• _Assigned task A_
In the thread on effective length in FPKM, do these statements agree with the text: (i) the answer says what people call the "effective length" is really the expected effective length; (ii) the asker gives a typical fragment length of about 500bp; (iii) the answer treats effective length as a property of a transcript alone? Answer yes or no for each and quote the deciding words.
• _Assigned task B_
Can you extend the thread on effective length in FPKM, picking up after its final sentence?

• _Excerpted text_
______
How exactly is "effective length" used in FPKM calculated?

Question

According to this famous blog post, the effective transcript length is:

$\tilde{l}_i = l_i - \mu$

where $l_i$ is the length of transcript and $\mu$ is the average fragment length. However, typically fragment length is about 300bp. What if when the transcript $l_i$ is smaller than 300? How do you compute the effective length in this case?

A related question: when computing the FPKM of a gene, how to choose a transcript? Do we choose a "canonical" transcript (how?) or combine the signals from all transcripts to a gene-level FPKM?

Answer 1

I have a blog post that describes the effective length (as well as these different relative abundance units). The short explanation is that what people refer to as the "effective length" is actually the expected effective length (i.e., the expectation, in a statistical sense, of the effective length). The notion of effective length is actually a property of a transcript, fragment pair, and is equal to the number of potential starting locations for a fragment of this length on the given transcript. If you take the average, over all fragments mapping to a transcript (potentially weighted by the conditional probability of this mapping), this quantity is the expected effective length of the transcript. This is often approximated as simply $l_i - \mu$, or $l_i - \mu_{l_i}$ --- where $\mu_{l_i}$ is the mean of the conditional fragment length distribution (conditioned on the fragment length being < $l_i$ to account for exactly the issue that you raise).
______
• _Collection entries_
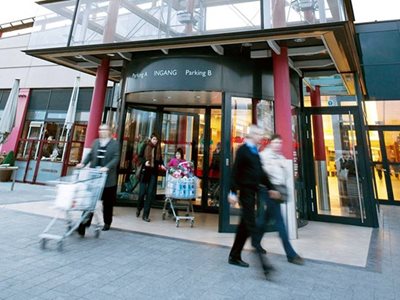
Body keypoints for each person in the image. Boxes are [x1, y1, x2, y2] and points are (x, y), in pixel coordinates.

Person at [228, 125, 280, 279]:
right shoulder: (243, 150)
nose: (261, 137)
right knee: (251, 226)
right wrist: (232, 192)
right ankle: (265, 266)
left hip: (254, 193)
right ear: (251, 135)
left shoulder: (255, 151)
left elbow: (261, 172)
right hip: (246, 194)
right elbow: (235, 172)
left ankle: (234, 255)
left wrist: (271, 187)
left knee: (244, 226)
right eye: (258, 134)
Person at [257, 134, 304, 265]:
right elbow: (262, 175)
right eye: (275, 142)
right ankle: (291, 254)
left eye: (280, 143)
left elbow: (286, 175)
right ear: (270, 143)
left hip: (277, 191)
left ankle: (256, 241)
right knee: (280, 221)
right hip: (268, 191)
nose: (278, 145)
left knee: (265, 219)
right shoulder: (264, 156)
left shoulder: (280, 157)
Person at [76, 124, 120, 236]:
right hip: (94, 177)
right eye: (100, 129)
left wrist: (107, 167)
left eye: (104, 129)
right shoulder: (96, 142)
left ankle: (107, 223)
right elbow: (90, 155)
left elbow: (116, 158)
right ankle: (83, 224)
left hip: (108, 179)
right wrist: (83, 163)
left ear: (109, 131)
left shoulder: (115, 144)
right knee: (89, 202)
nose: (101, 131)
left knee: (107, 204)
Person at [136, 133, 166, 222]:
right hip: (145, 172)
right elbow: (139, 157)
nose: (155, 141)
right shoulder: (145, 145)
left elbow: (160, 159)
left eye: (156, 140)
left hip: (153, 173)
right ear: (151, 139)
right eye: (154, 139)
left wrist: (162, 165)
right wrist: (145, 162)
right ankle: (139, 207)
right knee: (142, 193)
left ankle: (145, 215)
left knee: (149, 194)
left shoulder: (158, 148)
______
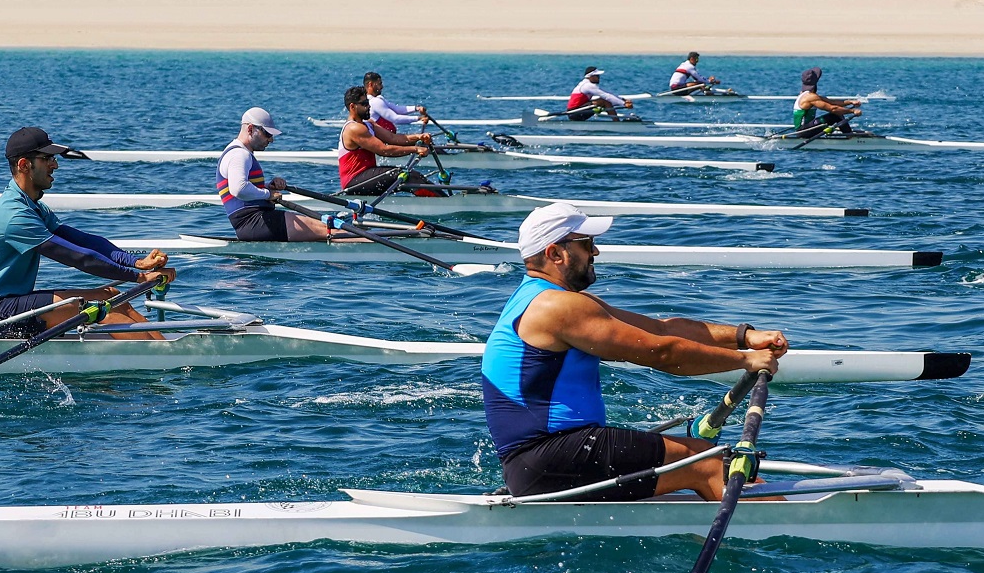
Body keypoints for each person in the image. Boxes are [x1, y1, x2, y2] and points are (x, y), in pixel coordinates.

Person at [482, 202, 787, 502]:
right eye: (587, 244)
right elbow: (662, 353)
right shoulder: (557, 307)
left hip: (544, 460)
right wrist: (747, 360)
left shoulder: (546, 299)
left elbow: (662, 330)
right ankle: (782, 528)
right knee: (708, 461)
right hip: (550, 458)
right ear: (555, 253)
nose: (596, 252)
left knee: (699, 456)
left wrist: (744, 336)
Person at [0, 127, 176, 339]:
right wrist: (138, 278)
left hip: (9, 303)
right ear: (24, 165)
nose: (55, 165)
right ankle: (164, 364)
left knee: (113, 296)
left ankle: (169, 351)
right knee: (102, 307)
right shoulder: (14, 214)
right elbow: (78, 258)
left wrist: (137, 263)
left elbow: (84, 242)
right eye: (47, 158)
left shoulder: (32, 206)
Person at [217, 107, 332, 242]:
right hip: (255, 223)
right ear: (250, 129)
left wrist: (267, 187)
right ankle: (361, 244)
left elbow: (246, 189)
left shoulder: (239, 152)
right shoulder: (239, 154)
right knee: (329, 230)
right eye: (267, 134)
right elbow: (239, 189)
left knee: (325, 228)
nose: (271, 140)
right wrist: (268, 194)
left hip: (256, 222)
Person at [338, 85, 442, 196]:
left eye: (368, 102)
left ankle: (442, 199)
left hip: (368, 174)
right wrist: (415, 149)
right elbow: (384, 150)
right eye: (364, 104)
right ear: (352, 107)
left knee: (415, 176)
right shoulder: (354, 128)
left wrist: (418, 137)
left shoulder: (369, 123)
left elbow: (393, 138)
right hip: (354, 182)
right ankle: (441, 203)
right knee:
______
• _Final answer A_
(i) Yes: "what people refer to as the "effective length" is actually the expected effective length"
(ii) No: "typically fragment length is about 300bp"
(iii) No: "is actually a property of a transcript, fragment pair"

• _Final answer B_
Answer 2

The effective length is $\tilde{l}_i = l_i - \mu + 1$ (note the R code at the bottom of Harold's blog post), which in the case of $\mu < l_i$ should be 1. Ideally, you'd use the mean fragment length mapped to the particular feature, rather than a global $\mu$, but that's a lot more work for likely 0 benefit.

Regarding choosing a particular transcript, ideally one would use a method like salmon or kallisto (or RSEM if you have time to kill). Otherwise, your options are (A) choose the major isoform (if it's known in your tissue and condition) or (B) use a "union gene model" (sum the non-redundant exon lengths) or (C) take the median transcript length. None of those three options make much of a difference if you're comparing between samples, though they're all inferior to a salmon/kallisto/etc. metric.

Why are salmon et al. better methods? They don't use arbitrary metrics that will be the same across samples to determine the feature length. Instead, they use expectation maximization (or similarish, since at least salmon doesn't actually use EM) to quantify individual isoform usage. The effective gene length in a sample is then the average of the transcript lengths after weighting for their relative expression (yes, one should remove $\mu$ in there). This can then vary between samples, which is quite useful if you have isoform switching between samples/groups in such a way that methods A-C above would miss (think of cases where the switch is to a smaller transcript with higher coverage over it...resulting in the coverage/length in methods A-C to be tamped down).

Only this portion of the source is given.